Requirement A - Could you revise the blog post, beginning at the words "I’ll be spending" and stopping after "Thank you Anthony.", so that "Anthony" becomes "Tony"?
Requirement B - Would you carry on writing the blog post from its final line?

Text for analysis -
━━━━
Author: Paul

  • Bourdain.

    I didn’t know Anthony Bourdain.
    I don’t claim to.
    I can’t imagine what his friends and family have been going through in the last couple of weeks.

    It just served as a reminder that despite having the life that a lot of us are striving towards, ithe black dog doesn’t stop barking at the door.

    Bourdain was cool. A friend recently described him as a culinary Hunter Thompson. I don’t know how either would feel about the comparison aside from the obvious, that they were gifted and that they made the decision to take their own lives.

    I’m not going to dwell on the man much because it’s not my place to but he had a heart and a spirit that I greatly admired. He traveled, he ate and he wrote. I looked up to him as someone who was closely linked to the life I most wanted to live. He celebrated what it was to live fully and to embrace other cultures. He made no attempt to pretend to understand anything he didn’t and listened and engaged with others. He seemed cool, punk as fuck and very kind.

    I’ll be spending the next couple of weeks working my way through everything I can read or watch about him and remembering a man who broke the mold.

    Thank you Anthony.

  • Do You Wanna Build A Podcast?

    A month ago my very fine friend Sam Sexton mentioned the pair of us starting work on a podcast together. Tonight we are recording our fifth episode and the feedback to it so far has been fantastic.

    Sam and I met several years ago through Danny and ended up forced into performing improvised comedy together. I feel very lucky to have him in my life, as I do for everyone I’ve met through improv.

    Our podcast, Sync Tank, chooses a random film and album each week, playing them simultaneously to search for any coincidental moments of synchronicity that we can pass off as being a hidden message from the filmmakers/artists. It’s very, very silly, but then, so are we.

    If you’re interested then you can find us on iTunes as well as our social media on Twitter, Instagram and Facebook.

  • Improv.
━━━━
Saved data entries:
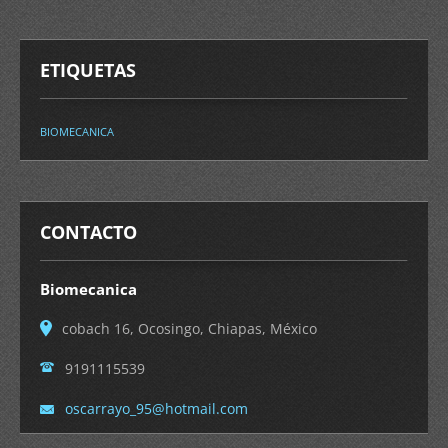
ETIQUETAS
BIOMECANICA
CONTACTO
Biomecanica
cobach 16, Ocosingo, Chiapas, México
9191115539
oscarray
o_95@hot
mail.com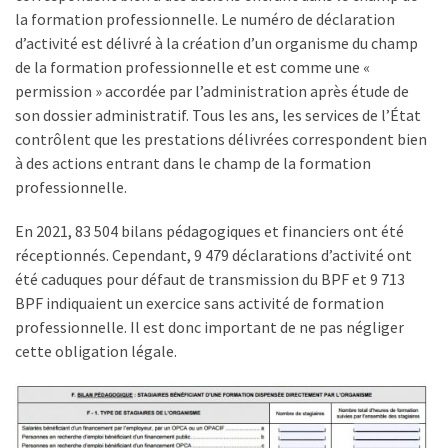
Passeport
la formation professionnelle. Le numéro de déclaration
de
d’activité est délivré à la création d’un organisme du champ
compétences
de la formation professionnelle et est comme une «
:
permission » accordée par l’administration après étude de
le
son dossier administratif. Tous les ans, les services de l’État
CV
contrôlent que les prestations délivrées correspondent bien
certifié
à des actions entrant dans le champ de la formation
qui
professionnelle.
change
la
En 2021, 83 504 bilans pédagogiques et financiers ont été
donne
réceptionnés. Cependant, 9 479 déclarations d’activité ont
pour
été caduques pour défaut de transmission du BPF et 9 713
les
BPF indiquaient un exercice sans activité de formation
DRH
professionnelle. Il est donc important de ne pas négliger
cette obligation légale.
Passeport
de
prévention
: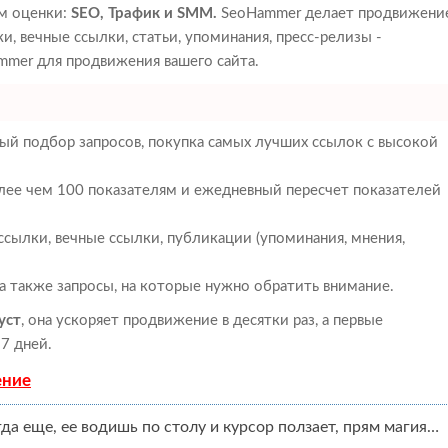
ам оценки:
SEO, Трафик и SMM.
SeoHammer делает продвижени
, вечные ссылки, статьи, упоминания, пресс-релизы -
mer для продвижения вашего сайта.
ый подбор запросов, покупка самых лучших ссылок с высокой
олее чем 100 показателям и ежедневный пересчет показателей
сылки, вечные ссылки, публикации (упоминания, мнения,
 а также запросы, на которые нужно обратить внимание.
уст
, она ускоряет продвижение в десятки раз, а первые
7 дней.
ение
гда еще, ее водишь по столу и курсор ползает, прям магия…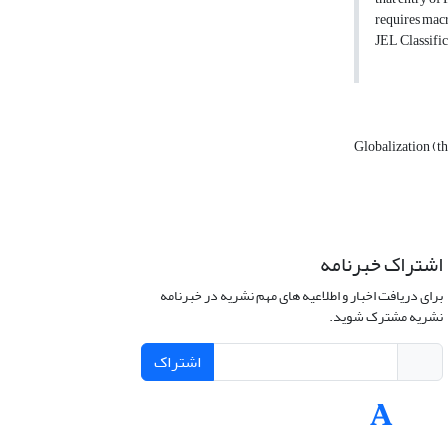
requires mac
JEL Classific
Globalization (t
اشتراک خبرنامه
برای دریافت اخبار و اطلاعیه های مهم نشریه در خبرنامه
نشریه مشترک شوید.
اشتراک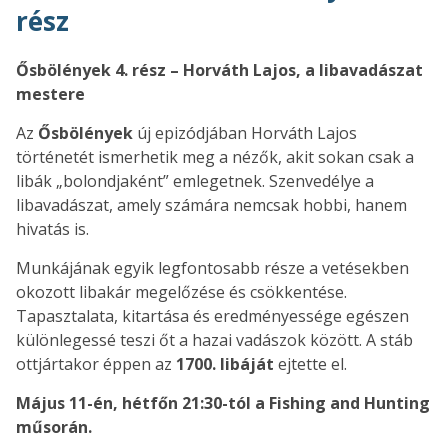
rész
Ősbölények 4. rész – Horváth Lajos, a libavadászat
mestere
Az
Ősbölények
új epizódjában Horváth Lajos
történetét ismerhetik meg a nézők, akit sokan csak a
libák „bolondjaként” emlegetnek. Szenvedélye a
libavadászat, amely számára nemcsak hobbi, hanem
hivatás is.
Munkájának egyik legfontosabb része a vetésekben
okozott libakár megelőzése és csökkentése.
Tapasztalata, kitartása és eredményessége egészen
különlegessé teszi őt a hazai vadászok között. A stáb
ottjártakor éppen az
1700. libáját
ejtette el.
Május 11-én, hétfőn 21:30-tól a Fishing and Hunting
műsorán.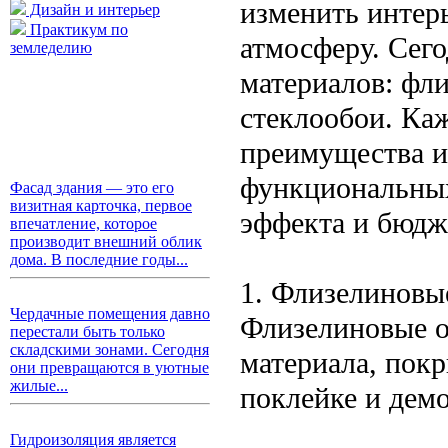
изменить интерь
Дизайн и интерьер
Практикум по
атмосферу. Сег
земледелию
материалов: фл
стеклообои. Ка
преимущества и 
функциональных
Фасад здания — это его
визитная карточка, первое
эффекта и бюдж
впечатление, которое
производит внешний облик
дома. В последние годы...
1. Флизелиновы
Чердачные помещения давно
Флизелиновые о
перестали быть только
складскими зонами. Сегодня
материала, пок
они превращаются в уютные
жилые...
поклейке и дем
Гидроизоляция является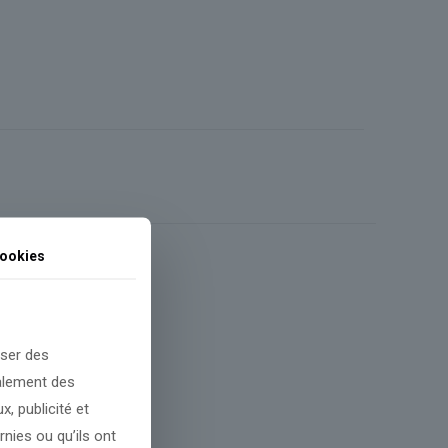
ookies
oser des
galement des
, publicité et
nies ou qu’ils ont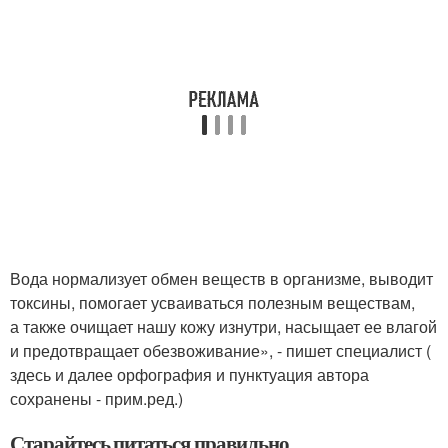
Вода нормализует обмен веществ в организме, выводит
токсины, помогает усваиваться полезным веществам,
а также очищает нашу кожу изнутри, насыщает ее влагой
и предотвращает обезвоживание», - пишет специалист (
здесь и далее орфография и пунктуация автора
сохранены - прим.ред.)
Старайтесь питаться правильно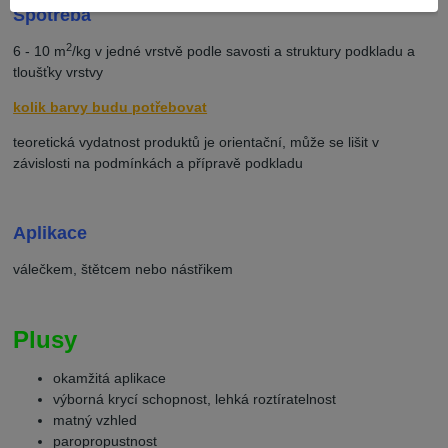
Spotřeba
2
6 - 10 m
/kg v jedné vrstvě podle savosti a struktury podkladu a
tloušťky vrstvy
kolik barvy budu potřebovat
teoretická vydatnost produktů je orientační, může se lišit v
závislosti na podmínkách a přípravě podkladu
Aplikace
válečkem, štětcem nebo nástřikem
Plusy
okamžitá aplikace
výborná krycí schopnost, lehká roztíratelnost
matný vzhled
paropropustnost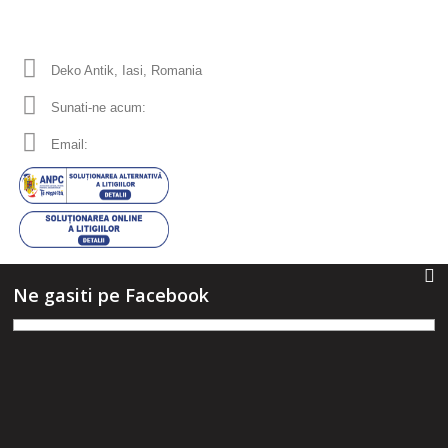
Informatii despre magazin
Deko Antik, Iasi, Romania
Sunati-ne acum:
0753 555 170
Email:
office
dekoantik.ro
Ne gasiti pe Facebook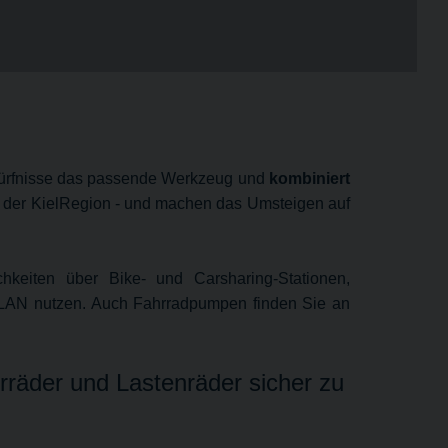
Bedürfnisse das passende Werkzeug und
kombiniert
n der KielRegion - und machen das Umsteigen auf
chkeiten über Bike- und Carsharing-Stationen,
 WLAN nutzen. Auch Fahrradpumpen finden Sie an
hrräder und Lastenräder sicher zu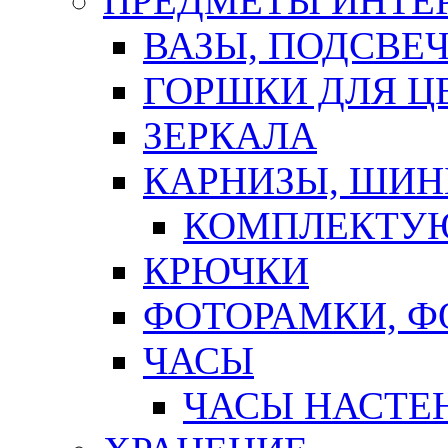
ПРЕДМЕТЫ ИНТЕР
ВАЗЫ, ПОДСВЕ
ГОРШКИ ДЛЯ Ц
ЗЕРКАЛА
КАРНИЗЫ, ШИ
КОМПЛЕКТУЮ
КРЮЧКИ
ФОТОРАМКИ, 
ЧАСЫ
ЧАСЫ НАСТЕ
━━━━
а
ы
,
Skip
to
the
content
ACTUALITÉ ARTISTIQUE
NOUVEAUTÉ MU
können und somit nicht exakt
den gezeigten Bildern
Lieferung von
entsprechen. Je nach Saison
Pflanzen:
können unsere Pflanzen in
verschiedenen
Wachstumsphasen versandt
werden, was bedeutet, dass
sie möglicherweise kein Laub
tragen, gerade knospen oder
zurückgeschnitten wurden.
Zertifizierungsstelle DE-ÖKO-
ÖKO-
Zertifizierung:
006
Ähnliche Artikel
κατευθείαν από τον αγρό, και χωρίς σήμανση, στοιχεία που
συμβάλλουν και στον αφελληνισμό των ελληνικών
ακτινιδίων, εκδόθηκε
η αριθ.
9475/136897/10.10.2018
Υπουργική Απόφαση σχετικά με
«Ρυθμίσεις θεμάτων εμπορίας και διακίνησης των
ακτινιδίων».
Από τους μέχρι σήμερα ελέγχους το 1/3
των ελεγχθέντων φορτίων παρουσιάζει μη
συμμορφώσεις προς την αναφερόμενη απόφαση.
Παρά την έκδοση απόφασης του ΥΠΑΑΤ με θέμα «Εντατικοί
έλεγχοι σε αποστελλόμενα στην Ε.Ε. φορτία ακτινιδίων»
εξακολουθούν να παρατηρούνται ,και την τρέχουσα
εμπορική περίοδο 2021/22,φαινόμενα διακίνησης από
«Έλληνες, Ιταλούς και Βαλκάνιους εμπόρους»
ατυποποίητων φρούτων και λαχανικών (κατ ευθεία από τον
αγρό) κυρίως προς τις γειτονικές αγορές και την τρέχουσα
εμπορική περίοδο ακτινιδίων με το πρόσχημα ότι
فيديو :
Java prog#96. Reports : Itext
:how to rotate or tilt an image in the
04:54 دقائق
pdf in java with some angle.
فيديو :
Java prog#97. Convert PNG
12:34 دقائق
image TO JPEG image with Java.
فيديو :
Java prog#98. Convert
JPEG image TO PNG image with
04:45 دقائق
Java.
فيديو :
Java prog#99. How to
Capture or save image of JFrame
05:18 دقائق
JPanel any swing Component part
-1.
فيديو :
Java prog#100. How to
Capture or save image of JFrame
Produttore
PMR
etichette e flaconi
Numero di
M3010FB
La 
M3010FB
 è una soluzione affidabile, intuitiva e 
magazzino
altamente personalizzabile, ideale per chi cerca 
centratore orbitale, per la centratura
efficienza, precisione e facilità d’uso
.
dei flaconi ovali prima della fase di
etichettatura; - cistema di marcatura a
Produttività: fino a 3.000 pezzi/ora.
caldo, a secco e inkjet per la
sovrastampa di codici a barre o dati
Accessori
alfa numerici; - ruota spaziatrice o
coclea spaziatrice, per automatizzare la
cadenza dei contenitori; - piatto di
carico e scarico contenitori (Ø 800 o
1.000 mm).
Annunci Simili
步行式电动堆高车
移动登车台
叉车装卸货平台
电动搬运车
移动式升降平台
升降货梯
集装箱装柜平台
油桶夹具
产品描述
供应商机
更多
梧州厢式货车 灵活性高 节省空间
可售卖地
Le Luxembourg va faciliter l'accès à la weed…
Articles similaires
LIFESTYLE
━━━━
Answer section A -
I’ll be spending the next couple of weeks working my way through everything I can read or watch about him and remembering a man who broke the mold.

    Thank you Tony.

Answer section B -
    Last week I got to enjoy the intoxicating scent of a pre-show toilet freak out. For any of you who have followed my ridiculous antics for a while, you’ll know this is part of my process before I take to the stage. This time it was for my return to improvised comedy. I haven’t taken part in improv for almost four years after it became a SFZ in late 2014. I’ve got to say, it was great to be back.

    I first got into it after I was tricked. My friend Danny convinced me it would be good for my confidence and that there was no obligation to do anything outside of my comfort zone. I’m sure he was entirely aware that existing is outside of my comfort zone, but I persisted. On our first night at the class we were told we would be doing ten weeks of the course before a showcase in Southend. I stared at Danny, hard. He smirked.

    I have met some of the most incredible friends through improv. It takes a certain kind of person to wish that kind of panic-inducing fresh hell upon themselves and, as it turns out, they’re the kind of people I want to be around. There’s a wonderful supportive network of individuals waiting.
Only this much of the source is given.